If you haven’t watched the Ted talk by Simon Sinek called Start With Why, you should stop reading and go watch it. It really is a brilliant presentation explaining that understanding “why” you do what you do is so incredibly important. Sinek explains why Apple does such an amazing job at their marketing and why they have such devoted followers that many describe as cultish. Recently, I was thinking about why I do certain things and I started to ponder why I am a mechanical design engineer, and more specifically, what motivates me as an engineer. My first inclination was to say that I love designing because I enjoy the process of problem solving. I love finding solutions. I definitely get excited when I am able to see a problem, and through a process of brainstorming and design, come up with a solution. There is a lot of satisfaction in being a problem solver. Then, I considered the possibility that I love being a mechanical design engineer because I love making things. I think all humans have the inner desire to create things. We all feel a sense of pride when we make a delicious dinner, even if we were just following a recipe from online. We love taking seemingly nothing and turning it into something beautiful. Being an engineer gives me the opportunity to make things all the time. I love crafting things by hand. I love designing clever parts to be machined or fabricated. I love designing products that are beautiful and useful. These all give me satisfaction and are part of why I am a mechanical design engineer.
Understanding why you do what you do is really about motivation. When you are able to nail down your “why” you will find that it is an amazing motivator for designing every day. But at the end of the day, being a problem solver and a creator are not long term motivators. Getting motivation to solve problems comes and goes. Getting motivation to create things doesn’t last forever.
What is your long term motivation? What keeps you going every day to be creative and design beautiful things?

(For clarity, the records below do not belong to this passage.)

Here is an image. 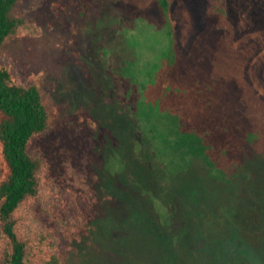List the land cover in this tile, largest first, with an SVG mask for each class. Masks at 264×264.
I'll return each mask as SVG.
<instances>
[{"label":"rangeland","instance_id":"rangeland-1","mask_svg":"<svg viewBox=\"0 0 264 264\" xmlns=\"http://www.w3.org/2000/svg\"><path fill=\"white\" fill-rule=\"evenodd\" d=\"M211 1L171 0L168 19L157 0H46L26 15L39 36L4 45L44 81L56 169L95 123L97 202L65 264H264V0ZM174 132L231 177L170 168L191 161Z\"/></svg>","mask_w":264,"mask_h":264},{"label":"trees","instance_id":"trees-1","mask_svg":"<svg viewBox=\"0 0 264 264\" xmlns=\"http://www.w3.org/2000/svg\"><path fill=\"white\" fill-rule=\"evenodd\" d=\"M45 2L0 0V264H65L78 235L89 230L97 202V192L90 184L95 123L74 136V150L63 154L56 169L40 145L54 123L44 81L41 75L23 77L15 60L2 50L17 36H39L26 15ZM157 2L170 19L171 0ZM211 2L209 14H224L221 4ZM52 9L59 11L56 4ZM180 134L161 139L168 150L170 142L172 148L187 149L191 161L185 164L176 158L170 168L178 165L189 172L199 163L207 177H231L217 169L204 139L192 132Z\"/></svg>","mask_w":264,"mask_h":264}]
</instances>
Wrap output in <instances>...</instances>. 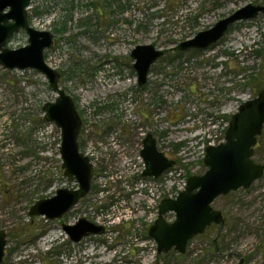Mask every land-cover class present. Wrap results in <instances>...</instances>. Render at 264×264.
Masks as SVG:
<instances>
[{
	"label": "rangeland",
	"instance_id": "1",
	"mask_svg": "<svg viewBox=\"0 0 264 264\" xmlns=\"http://www.w3.org/2000/svg\"><path fill=\"white\" fill-rule=\"evenodd\" d=\"M248 4L264 0L32 1L30 25L54 34L45 60L76 104L81 152L95 172L91 193L70 216H29L38 200L78 185L64 176L60 129L45 119L44 104L57 97L48 80L0 65V230L13 251L7 264H42L50 248L56 264H264V176L218 197L212 206L225 222L191 239L184 254H158L148 235L162 200L208 170L207 148L225 142L232 116L264 88V14L235 23L207 49L175 47ZM27 43L21 31L6 47ZM149 44L166 54L139 86L131 52ZM148 134L176 161L157 181L142 176ZM253 159L264 164V129ZM80 218L106 233L72 243L63 226Z\"/></svg>",
	"mask_w": 264,
	"mask_h": 264
},
{
	"label": "water",
	"instance_id": "2",
	"mask_svg": "<svg viewBox=\"0 0 264 264\" xmlns=\"http://www.w3.org/2000/svg\"><path fill=\"white\" fill-rule=\"evenodd\" d=\"M32 1L0 0V65L7 70L38 71L46 77L57 95L55 101L44 104L43 111L45 119L61 132L59 153L64 176L69 181H75L78 187L59 188L54 196L38 200L29 210V216L57 220L89 195L94 166L89 156L81 152L79 137L83 121L76 104L60 86V72L45 60V52L54 46V34L30 25L28 10ZM261 13L264 14V5L248 4L210 29L181 42L175 50L207 49L217 44L235 23L255 19ZM20 31L27 34L28 43L18 49L7 48L11 37ZM164 55L165 50L152 44L138 45L132 50L131 58L139 85L147 83L152 65ZM263 129L264 89L254 99L244 102L232 116L225 142L207 148L204 163L208 170L202 175L190 177L186 189L176 198H166L160 203L158 218L149 229V236L157 243L158 254L168 253L172 249L184 254L191 239L205 233L212 224L225 222L223 213L212 206L218 197L242 188L248 189L264 176V164L253 159ZM143 145L141 156L145 162L144 176L158 179L175 166L174 160L158 150L152 134L146 136ZM169 213L175 214L172 222L166 219ZM63 229L75 244L92 235H103L106 231L104 226L85 218L74 225H64ZM7 246V232L0 230V264L5 261Z\"/></svg>",
	"mask_w": 264,
	"mask_h": 264
},
{
	"label": "trees",
	"instance_id": "3",
	"mask_svg": "<svg viewBox=\"0 0 264 264\" xmlns=\"http://www.w3.org/2000/svg\"><path fill=\"white\" fill-rule=\"evenodd\" d=\"M264 88H259V91L261 92ZM31 242L30 240L27 241V239H23V240H18L17 239V242L16 244L18 243L19 245L21 244H24V243H29ZM12 252L13 251H10L9 250V253H7L6 257H5V260L7 259L6 263H8V258L10 259V257L12 256ZM54 248H50V249H47L45 251V253L42 255V264H56L57 261L54 259L53 255H54ZM5 262V261H4ZM4 264V263H3Z\"/></svg>",
	"mask_w": 264,
	"mask_h": 264
},
{
	"label": "flooded vegetation",
	"instance_id": "4",
	"mask_svg": "<svg viewBox=\"0 0 264 264\" xmlns=\"http://www.w3.org/2000/svg\"><path fill=\"white\" fill-rule=\"evenodd\" d=\"M20 32H21V31H20ZM189 39H190V38H189ZM187 40H188V39H187ZM185 41H186V40H185ZM54 42H55V37H54ZM183 42H184V41H183ZM165 54H166V52H165ZM162 57H163V56H162ZM133 67H134V65H133ZM148 76H149V75H148ZM147 82H148V79H147ZM138 84H139V83H138ZM144 85H145V84H144ZM144 85H142V86H144ZM139 86H141V85H139ZM82 127H83V126H82ZM80 134H81V133H80ZM145 138H146V137H145ZM145 138H144V139H145ZM143 141H144V140H143ZM143 147H144V145H143ZM142 150H143V149H142ZM142 150H141V151H142ZM87 156H88V155H87ZM123 156L126 157L125 155H123ZM140 156H141V155H140ZM165 156H166V155H165ZM141 157H142V156H141ZM89 158H90V157H89ZM142 158H143V157H142ZM90 160H91V159H90ZM143 161H144V159H143ZM92 164H93V163H92ZM262 164H263V163H262ZM144 165H145V162H144ZM93 166H94V165H93ZM144 171H145V166H144ZM144 171H143V173H144ZM94 172H95V170H94ZM166 172H167V171H166ZM143 173H142V176H143V177H146V176L143 175ZM164 174H165V173H164ZM164 174H163V175H164ZM163 175H162V176H163ZM162 176H161V177H162ZM161 177L158 178V179H155V178H154V179H155V181H157V180L161 179ZM93 178H94V177H93ZM148 178H153V177H148ZM66 188H67V187H66ZM76 188H77V187H76ZM76 188H75V189H76ZM69 189H71V188H69ZM135 189L138 190V187H136ZM91 191H92V190H91ZM90 193H91V192H90ZM90 193H89V194H90ZM53 196H54V195H53ZM82 200H83V199H82ZM82 200H80L79 203H81ZM79 203H78V204H79ZM78 204H76L75 206H77ZM75 206H73V207H72V208H71V209H70V210H69L64 216H70V215H71V212L73 211V209L75 208ZM64 216H63V217H64ZM80 219H81V218H80ZM80 219H78L77 222H78ZM166 219H167V218H166ZM155 221H156V220H155ZM167 221H168V220H167ZM77 222H76V223H77ZM168 222H169V221H168ZM76 223H71V224H68V225H74V224H76ZM154 223H155V222H154ZM95 224H96V223H95ZM97 225H98V224H97ZM212 225H216V224H212ZM212 225H211V226H212ZM104 227H105V226H104ZM209 227H210V226H209ZM105 229H106V227H105ZM106 231H107V229H106ZM106 231H105V233H106ZM148 235H149V232H148ZM92 236H93V235H92ZM149 237H150V236H149ZM150 238H151V237H150ZM69 239H70V238H69ZM151 239H152V238H151ZM70 241H71V240H70ZM82 241H83V240H82ZM82 241H81V242H82ZM71 242H72V241H71ZM71 242H70V243H71ZM81 242H80V243H81ZM72 243H73V242H72ZM74 244H75V243H74ZM78 244H79V243H78ZM172 250H174V249H172ZM172 250H171V251H172ZM6 252H7V251H6ZM168 253H169V252H168ZM178 253H179V252H178ZM165 254H167V253H165ZM157 264H158V263H157Z\"/></svg>",
	"mask_w": 264,
	"mask_h": 264
},
{
	"label": "built area",
	"instance_id": "5",
	"mask_svg": "<svg viewBox=\"0 0 264 264\" xmlns=\"http://www.w3.org/2000/svg\"><path fill=\"white\" fill-rule=\"evenodd\" d=\"M145 166V165H144ZM186 186H187V183L186 184H184V187H182V189H185L186 188Z\"/></svg>",
	"mask_w": 264,
	"mask_h": 264
},
{
	"label": "bare ground",
	"instance_id": "6",
	"mask_svg": "<svg viewBox=\"0 0 264 264\" xmlns=\"http://www.w3.org/2000/svg\"><path fill=\"white\" fill-rule=\"evenodd\" d=\"M174 221V220H173ZM172 222V221H171Z\"/></svg>",
	"mask_w": 264,
	"mask_h": 264
}]
</instances>
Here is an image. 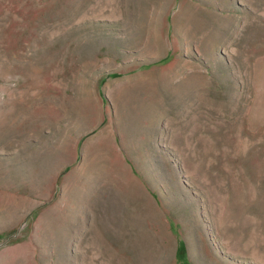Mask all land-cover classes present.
Returning a JSON list of instances; mask_svg holds the SVG:
<instances>
[{
  "label": "rangeland",
  "instance_id": "rangeland-1",
  "mask_svg": "<svg viewBox=\"0 0 264 264\" xmlns=\"http://www.w3.org/2000/svg\"><path fill=\"white\" fill-rule=\"evenodd\" d=\"M0 264H264V0H0Z\"/></svg>",
  "mask_w": 264,
  "mask_h": 264
}]
</instances>
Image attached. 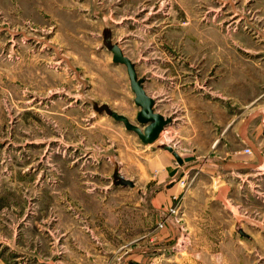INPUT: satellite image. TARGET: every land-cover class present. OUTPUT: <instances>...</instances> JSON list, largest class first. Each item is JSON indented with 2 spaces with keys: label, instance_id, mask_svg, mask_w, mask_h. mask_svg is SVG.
<instances>
[{
  "label": "rangeland",
  "instance_id": "obj_1",
  "mask_svg": "<svg viewBox=\"0 0 264 264\" xmlns=\"http://www.w3.org/2000/svg\"><path fill=\"white\" fill-rule=\"evenodd\" d=\"M0 264H264V0H0Z\"/></svg>",
  "mask_w": 264,
  "mask_h": 264
},
{
  "label": "water",
  "instance_id": "obj_2",
  "mask_svg": "<svg viewBox=\"0 0 264 264\" xmlns=\"http://www.w3.org/2000/svg\"><path fill=\"white\" fill-rule=\"evenodd\" d=\"M108 48L113 53V61L127 67L131 88L136 96L135 103L141 109L137 115V123H133L127 116L116 111L107 110L106 112L116 121L123 123L127 130L135 132L144 144H153L160 138L161 133L166 127L173 123L174 117H166L156 111V99L147 93L144 86V79L138 77L135 63L124 53L120 45L110 43ZM164 149L173 153L179 165L193 159V157L183 158L172 145H165ZM175 172L176 170L171 174L174 175ZM115 176L122 185L133 186L134 184L123 175L115 174Z\"/></svg>",
  "mask_w": 264,
  "mask_h": 264
},
{
  "label": "crops",
  "instance_id": "obj_3",
  "mask_svg": "<svg viewBox=\"0 0 264 264\" xmlns=\"http://www.w3.org/2000/svg\"><path fill=\"white\" fill-rule=\"evenodd\" d=\"M156 106H157V103H156ZM167 117V116H166ZM248 128H246V130H245V134H243V133H241V138H242V140H248V138H246L248 135ZM161 135H162V133H161ZM244 135H246V137L244 136ZM140 139V138H139Z\"/></svg>",
  "mask_w": 264,
  "mask_h": 264
},
{
  "label": "built area",
  "instance_id": "obj_4",
  "mask_svg": "<svg viewBox=\"0 0 264 264\" xmlns=\"http://www.w3.org/2000/svg\"><path fill=\"white\" fill-rule=\"evenodd\" d=\"M246 152H252V149L250 147H246Z\"/></svg>",
  "mask_w": 264,
  "mask_h": 264
},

For me, it depends on what I am doing. When I design a product that I am going to sell myself, the thing that motivates me the most is when a complete stranger pays me for what I have built. It is such a cool feeling when I pour time and money into an idea and then a complete stranger gives me cash for what I have created. I find a lot of motivation when I am able to sell the product that I have designed and made myself. Shipping that product is so incredibly motivating and rewarding. Now when I design a product for someone else to sell and market, my customer is the founder, inventor, or investor that I am working for. My motivation when designing for someone else is seeing them be successful. What is cool about this motivation, is it is also my goal. Goals and motivation tend to be synonymous, and I love seeing my customer being successful. The design is fun, and it is always cool to design a product that is functional and beautiful, but what really matters is the success of the customer.
When designing for a founder, inventor, or investor, that person’s success is all that matters at the end of the day. Sometimes as a design engineer, we get blind to our customer and get caught up in the features. It can be easy to take a list of requirements and create a product that fits within them. You can be very successful as an engineer doing this. And it can seem like you are doing an excellent job as the design engineer by delivering to your customer what they have asked for. But designing as a holistic engineer, the success of your customer relies on you understanding their dream, their passion, and their needs. You as the design engineer can elevate your designs even further by understanding more than the functional requirements. This seems obvious from the outside looking in, but it is not uncommon to see engineers get tunnel vision on the requirements.
Understanding the “why” is so cool because it helps keep you from getting burned out, and it helps your customer become successful because you are more focused and you see the big picture. Every holistic engineer and designer needs to establish their “why” for every project which help guarantee their customer’s success.